Digger Pine: Is it Useful?
Well ... maybe for firewood (outdoors). July 3, 2008
Question
I will be having two large Digger Pines removed this spring (Northern CA.). The straight trunk portion is about 36" diameter x 36' - 40'. Is it worth making timbers\boards out of it? I have room on the property to stack, sticker, cover and store. I have a local friend with a bandsaw mill and will be asking him also. Just thought I would see what anyone else thought.
Forum Responses
(Sawing and Drying Forum)
From contributor J:
Brings back memories when in the 70's I was given a 4 foot bhd digger pine. I had my buddies dad cut it since he was the only guy that I knew had a chainsaw that big to cut it down (plus being a faller helped).
I had 24 hours to get the tree removed and out of the property (contractor had equipment coming to start grading). Two guys, two chainsaws, one splitter = 5 cords of firewood. That stuff was so messy. There was pitch everywhere, and it was hard to split. It was stringy and really a lot of work for the free tree. But $125/cord - not really a great deal.
As for milling, I guess it depends on how desperate you are for timbers? Some of the knots will be really big I would assume? I would think the stuff would probably twist with all the kinks and bends in a digger pine. What is the collective experiences with digger pine?
From the original questioner:
I’m in Placerville, just down highway 49. I have heard some guys that have used digger for barn siding and other outside structures of the ranch\farm type. I will burn digger in the outside pit only. I don't want to clean the wood stove and pipe that much. The guy may take the wood for himself if I can't see the value of boards. My intention is it may be good to reside some of a hay barn I have that needs some repair.
From the original questioner:
I talked to my friend with the bandsaw mill and he said he would be glad to mill it up for me. I may or may not get wood that when dry would be good for much. No telling how much twisting would come about. There hasn't been a market created for such a tree, so no one ever really looked into using them. Therefore they are considered scrap trees. I'm still looking for others to chime in with opinions. I plan on having them gone.

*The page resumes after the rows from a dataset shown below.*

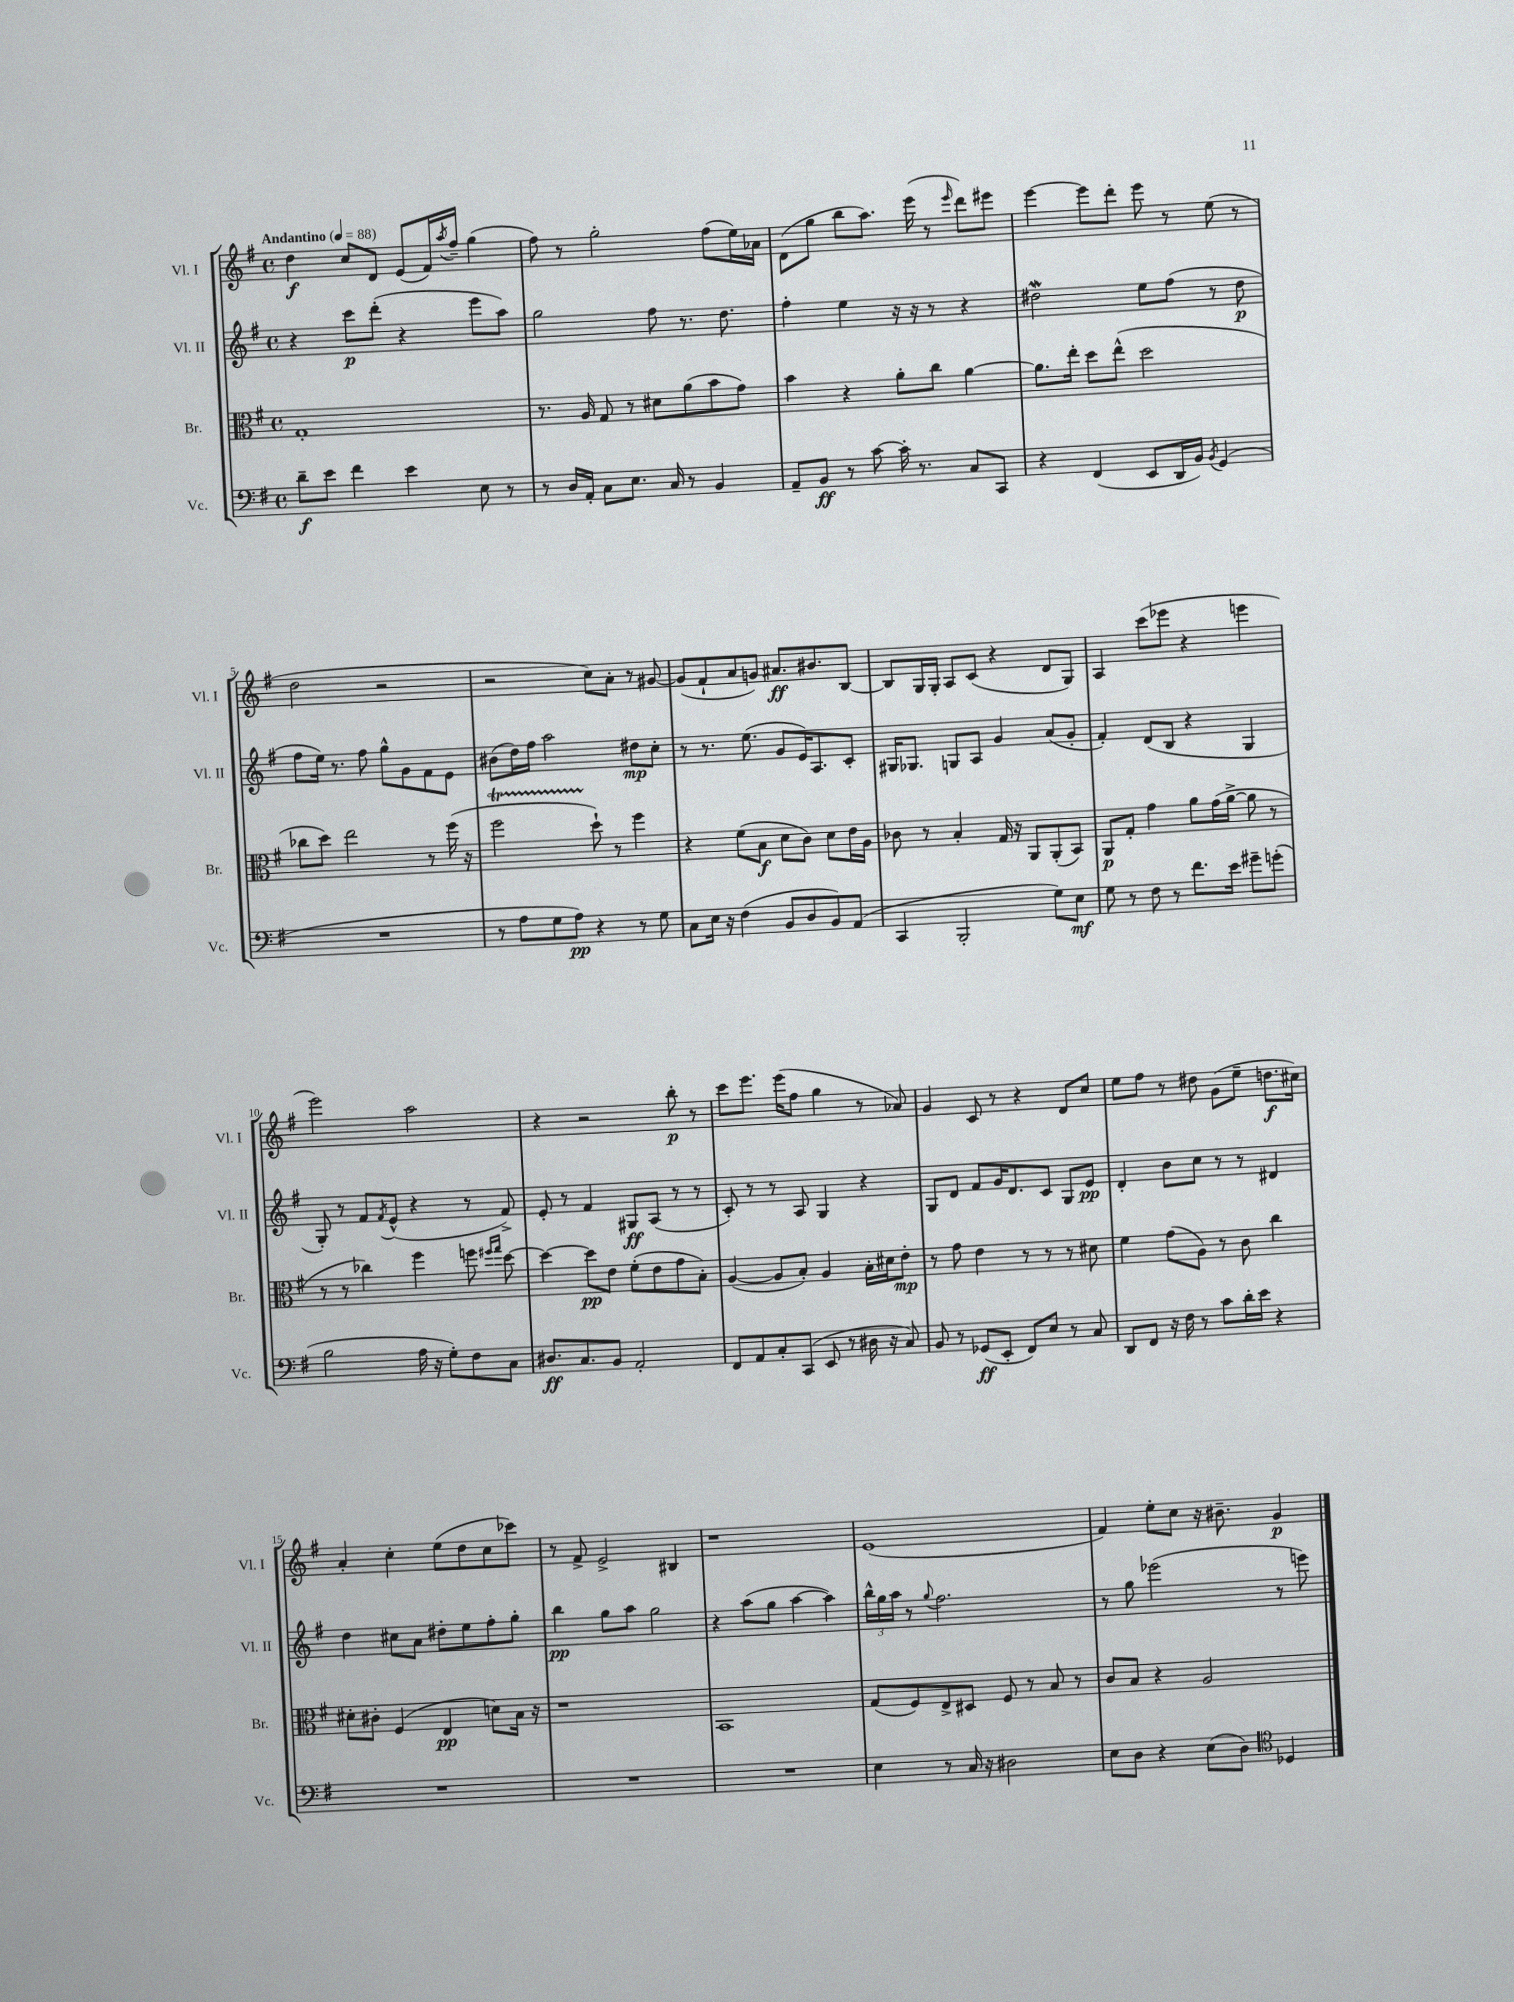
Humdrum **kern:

**kern	**dynam	**kern	**dynam	**kern	**dynam	**kern	**dynam
*part4	*part4	*part3	*part3	*part2	*part2	*part1	*part1
*staff4	*staff4	*staff3	*staff3	*staff2	*staff2	*staff1	*staff1
*I"Vc.	*	*I"Br.	*	*I"Vl. II	*	*I"Vl. I	*
*I'Vc.	*	*I'Br.	*	*I'Vl. II	*	*I'Vl. I	*
*clefF4	*	*clefC3	*	*clefG2	*	*clefG2	*
*k[f#]	*	*k[f#]	*	*k[f#]	*	*k[f#]	*
*M4/4	*	*M4/4	*	*M4/4	*	*M4/4	*
*met(c)	*	*met(c)	*	*met(c)	*	*met(c)	*
*MM88	*	*MM88	*	*MM88	*	*MM88	*
=1	=1	=1	=1	=1	=1	=1	=1
!	!	!	!	!	!	!LO:TX:a:B:t=Andantino	!
8d~\L	f	1G'	.	4r	.	4dd\	f
8e\J	.	.	.	.	.	.	.
4f#\	.	.	.	8ccc\L	p	8cc/L	.
.	.	.	.	(8ddd'\J	.	8d/J	.
4e\	.	.	.	4r	.	(8e/L	.
.	.	.	.	.	.	16f#/L)	.
.	.	.	.	.	.	8qaa/	.
.	.	.	.	.	.	16ff#~/JJ	.
8E\	.	.	.	8eee\L	.	(4gg\	.
8r	.	.	.	8aa\J)	.	.	.
=2	=2	=2	=2	=2	=2	=2	=2
8r	.	8.r	.	2gg\	.	8ff#\)	.
16D/LL	.	.	.	.	.	8r	.
16AA'/JJ	.	16A/	.	.	.	.	.
8C\L	.	8G/	.	.	.	2gg'\	.
8.E\J	.	8r	.	.	.	.	.
.	.	8d#X\L	.	8ff#\	.	.	.
16C/	.	.	.	.	.	.	.
8r	.	(8a\	.	8.r	.	.	.
4BB/	.	8b\	.	.	.	(8ff#\L	.
.	.	.	.	8.dd\	.	.	.
.	.	8g\J)	.	.	.	16ee\L)	.
.	.	.	.	.	.	16a-X\JJ	.
=3	=3	=3	=3	=3	=3	=3	=3
8AA~/L	.	4b\	.	4ff#'\	.	(8d\L	.
8BB/J	ff	.	.	.	.	8gg\J	.
8r	.	4r	.	4ee\	.	8bb\L	.
[8c\	.	.	.	.	.	8.aa\J)	.
16c'\]	.	8a'\L	.	16r	.	.	.
8.r	.	.	.	16r	.	(16eee\	.
.	.	8cc\J	.	8r	.	8r	.
.	.	.	.	.	.	16qqeee/	.
8C/L	.	[4a\	.	4r	.	8ddd\L)	.
8CC/J	.	.	.	.	.	8eee#X\J	.
=4	=4	=4	=4	=4	=4	=4	=4
4r	.	8.a\L]	.	2dd#XW\	.	[4eee\	.
.	.	16ee'\Jk	.	.	.	.	.
(4FF#/	.	8dd\L	.	.	.	8eee\L]	.
.	.	(8ee^^\J	.	.	.	8ddd'\J	.
8EE/L	.	2dd\	.	8ee\L	.	8eee\	.
16DD/L	.	.	.	(8ff#\J	.	8r	.
16BB/JJ)	.	.	.	.	.	.	.
8qBB/	.	.	.	.	.	.	.
(4GG/	.	.	.	8r	.	(8ee\	.
.	.	.	.	8dd#\	p	8r	.
!!LO:LB:g=z
=5	=5	=5	=5	=5	=5	=5	=5
1r	.	8cc-X\L	.	8ff#\L	.	2dd\	.
.	.	8dd\J)	.	16ee\Jk)	.	.	.
.	.	.	.	8.r	.	.	.
.	.	2ee\	.	.	.	.	.
.	.	.	.	8ff#\	.	.	.
.	.	.	.	8gg^^\L	.	2r	.
.	.	.	.	8g\	.	.	.
.	.	8r	.	8f#\	.	.	.
.	.	(16ff#\	.	8e\J	.	.	.
.	.	16r	.	.	.	.	.
=6	=6	=6	=6	=6	=6	=6	=6
8r	.	2ff#t\	.	(8b#X\L	.	2r	.
8A\L	.	.	.	16dd\L)	.	.	.
.	.	.	.	16ff#\JJ	.	.	.
8G\	.	.	.	2aa\	.	.	.
8A\J)	pp	.	.	.	.	.	.
4r	.	8dd`\)	.	.	.	8cc\L)	.
.	.	8r	.	.	.	8a'\J	.
8r	.	4ff#\	.	8dd#X\L	mp	8r	.
8G\	.	.	.	8cc'\J	.	[8g#X/	.
=7	=7	=7	=7	=7	=7	=7	=7
8C\L	.	4r	.	8r	.	(8g#/L]	.
16E\Jk	.	.	.	8.r	.	8f#`/	.
16r	.	.	.	.	.	.	.
(4F#\	.	(8f#\L	.	.	.	8a/	.
.	.	.	.	(8.ee\	.	.	.
.	.	8B\J	f	.	.	8gn/J)	.
8BB/L	.	8d\L	.	8g/L	.	8.a#X/L	ff
8D/	.	8c\J)	.	16e/K)	.	.	.
.	.	.	.	8.A/	.	8.b#X/	.
8BB/)	.	8d\L	.	.	.	.	.
(8AA/J	.	16e\L	.	8c'/J	.	[8B/J	.
.	.	16A\JJ	.	.	.	.	.
=8	=8	=8	=8	=8	=8	=8	=8
4CC/	.	8c-X\	.	16G#X/KL	.	8B/L]	.
.	.	.	.	8.G-X/J	.	.	.
.	.	8r	.	.	.	16G/L	.
.	.	.	.	.	.	16G'/JJ	.
2BBB'/	.	4B'/	.	8Gn/L	.	8A/L	.
.	.	.	.	8A/J	.	(8c/J	.
.	.	16G/	.	4g/	.	4r	.
.	.	16r	.	.	.	.	.
.	.	8AA/L	.	.	.	.	.
8G\L)	.	(8AA'/	.	(8a/L	.	8d/L	.
8E\J	mf	8BB/J)	.	8g'/J	.	8G/J)	.
=9	=9	=9	=9	=9	=9	=9	=9
8G\	.	8AA/L	p	4f#'/)	.	4A/	.
8r	.	8G'/J	.	.	.	.	.
8F#\	.	4g\	.	(8d/L	.	(8ccc\L	.
8r	.	.	.	8B/J	.	8eee-X\J	.
8.f#\L	.	8a\L	.	4r	.	4r	.
.	.	(16g\L	.	.	.	.	.
16e\Jk	.	[16a^\JJ	.	.	.	.	.
8g#X~\L	.	8a\]	.	4G/	.	4eeen\	.
(8gn'\J	.	8r	.	.	.	.	.
!!LO:LB:g=z
=10	=10	=10	=10	=10	=10	=10	=10
2B\	.	8r	.	8G'/)	.	2eee\)	.
.	.	8r	.	8r	.	.	.
.	.	4cc-X\)	.	8f#/L	.	.	.
.	.	.	.	8qf#/	.	.	.
.	.	.	.	(8e^^/J	.	.	.
16A\	.	4ff#\	.	4r	.	2aa\	.
16r	.	.	.	.	.	.	.
8G'\L)	.	.	.	.	.	.	.
8F#\	.	8ffn\	.	8r	.	.	.
.	.	16qqff#X/LL	.	.	.	.	.
.	.	16qqgg/JJ	.	.	.	.	.
8C\J	.	[8dd\	.	8f#^/)	.	.	.
=11	=11	=11	=11	=11	=11	=11	=11
8.D#X/L	ff	4dd\_	.	8e'/	.	4r	.
.	.	.	.	8r	.	.	.
8.C/	.	.	.	.	.	.	.
.	.	8dd\L]	pp	4f#/	.	2r	.
8BB/J	.	8e\J	.	.	.	.	.
2AA'/	.	(8f#'\L	.	8G#X/L	ff	.	.
.	.	8e\	.	(8A/J	.	.	.
.	.	8g\	.	8r	.	8bb'\	p
.	.	8B'\J)	.	8r	.	8r	.
=12	=12	=12	=12	=12	=12	=12	=12
8FF#/L	.	([4A/	.	8c'/)	.	8ccc\L	.
8AA/	.	.	.	8r	.	8.eee\J	.
8C'/	.	8A/L]	.	8r	.	.	.
.	.	.	.	.	.	(16eee\KL	.
(8CC/J	.	8B'/J)	.	8A/	.	8ff#\J	.
8EE/	.	4A/	.	4G/	.	4gg\	.
8r	.	.	.	.	.	.	.
16D#X\	.	16B'\LL	.	4r	.	8r	.
16r	.	16d#X\J	.	.	.	.	.
8C/)	.	8e'\J	mp	.	.	8a-X/)	.
=13	=13	=13	=13	=13	=13	=13	=13
8BB/	.	8r	.	8G/L	.	4g/	.
8r	.	8g\	.	8d/J	.	.	.
(8GG-X/L	ff	4e\	.	8f#/L	.	8c/	.
8EE'/J	.	.	.	16g/K	.	8r	.
.	.	.	.	8.d/	.	.	.
8FF#/L)	.	8r	.	.	.	4r	.
8E/J	.	8r	.	8c/J	.	.	.
8r	.	8r	.	8G/L	.	8d/L	.
8C/	.	8d#X\	.	8e/J	pp	8cc/J	.
=14	=14	=14	=14	=14	=14	=14	=14
8DD/L	.	4f#\	.	4d'/	.	8ee\L	.
8FF#/J	.	.	.	.	.	8ff#\J	.
16r	.	(8g\L	.	8b\L	.	8r	.
16F#\	.	.	.	.	.	.	.
8r	.	8A\J)	.	8cc\J	.	8dd#X\	.
8c\L	.	8r	.	8r	.	(8g\L	.
16d'\L	.	8c\	.	8r	.	8ee~\J	.
16e\JJ	.	.	.	.	.	.	.
4r	.	4cc\	.	4d#X/	.	8.ddn\L	f
.	.	.	.	.	.	16cc#X\Jk)	.
!!LO:LB:g=z
=15	=15	=15	=15	=15	=15	=15	=15
1r	.	8d#X'\L	.	4dd\	.	4a'/	.
.	.	8c#X'\J	.	.	.	.	.
.	.	(4F#/	.	8cc#X\L	.	4cc'\	.
.	.	.	.	8a\J	.	.	.
.	.	4E/	pp	8dd#X'\L	.	(8ee\L	.
.	.	.	.	8ee\	.	8dd\	.
.	.	8dn\L)	.	8ff#'\	.	8cc\	.
.	.	16B\Jk	.	8gg'\J	.	8ccc-X\J)	.
.	.	16r	.	.	.	.	.
=16	=16	=16	=16	=16	=16	=16	=16
1r	.	1r	.	4bb\	pp	8r	.
.	.	.	.	.	.	8f#^/	.
.	.	.	.	8gg\L	.	2e^/	.
.	.	.	.	8aa\J	.	.	.
.	.	.	.	2gg\	.	.	.
.	.	.	.	.	.	4B#X/	.
=17	=17	=17	=17	=17	=17	=17	=17
1r	.	1BB	.	4r	.	1r	.
.	.	.	.	(8aa\L	.	.	.
.	.	.	.	8gg\J	.	.	.
.	.	.	.	[4aa\	.	.	.
.	.	.	.	4aa\])	.	.	.
=18	=18	=18	=18	=18	=18	=18	=18
4E\	.	(8G/L	.	24bb^^\LL	.	(1e	.
.	.	.	.	24gg\	.	.	.
.	.	.	.	24aa\JJ	.	.	.
.	.	8F#/)	.	8r	.	.	.
.	.	.	.	8qqgg/	.	.	.
8r	.	8E^/	.	2.ff#\	.	.	.
16C/	.	8D#X/J	.	.	.	.	.
16r	.	.	.	.	.	.	.
2D#X\	.	8F#/	.	.	.	.	.
.	.	8r	.	.	.	.	.
.	.	8B/	.	.	.	.	.
.	.	8r	.	.	.	.	.
=19	=19	=19	=19	=19	=19	=19	=19
8E\L	.	8c/L	.	8r	.	4f#/)	.
8D\J	.	8B/J	.	8gg\	.	.	.
4r	.	4r	.	(2eee-X\	.	8ee'\L	.
.	.	.	.	.	.	8cc\J	.
(8E\L	.	2A/	.	.	.	16r	.
.	.	.	.	.	.	8.b#X~\	.
8D\J)	.	.	.	.	.	.	.
*clefC4	*	*	*	*	*	*	*
4D-X/	.	.	.	8r	.	4g/	p
.	.	.	.	8eeen\)	.	.	.
==	==	==	==	==	==	==	==
*-	*-	*-	*-	*-	*-	*-	*-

I may have another friend come over with his Alaskan mill and cut some parts for benches.
From contributor J:
I f you cut siding out of the tree sticker it closely, and stack a ton (literally) of weight on it. I would strap it down with those 20,000 trucker load straps ratcheting plus the weight. Who knows you might end up with siding or really easily split kindling.
From Gene Wengert, forum technical advisor:
The problem with making siding is that , even if you dried it under restraint and held it flat, when it gets wet from rain and then dries again, it will warp (if that is the tendency for the wood in the first place). Digger pine does indeed have a reputation for warp.
From contributor B:
Has anyone used digger pine for fence posts? Some of the old timers used what they call pitch pine. The posts are still solid 60 years later. Most of it is ponderosa that died and for some reason it is full of pitch.
From contributor S:
What you can successfully do is to cut it into landscape planks or timbers and haul it down to Thunderbird in Riverbank, CA. for pressure treating as grey pine (not politicaly correct to call it "digger" anymore) takes the treatment really well. Other than that you have great raw material for a co-gen plant.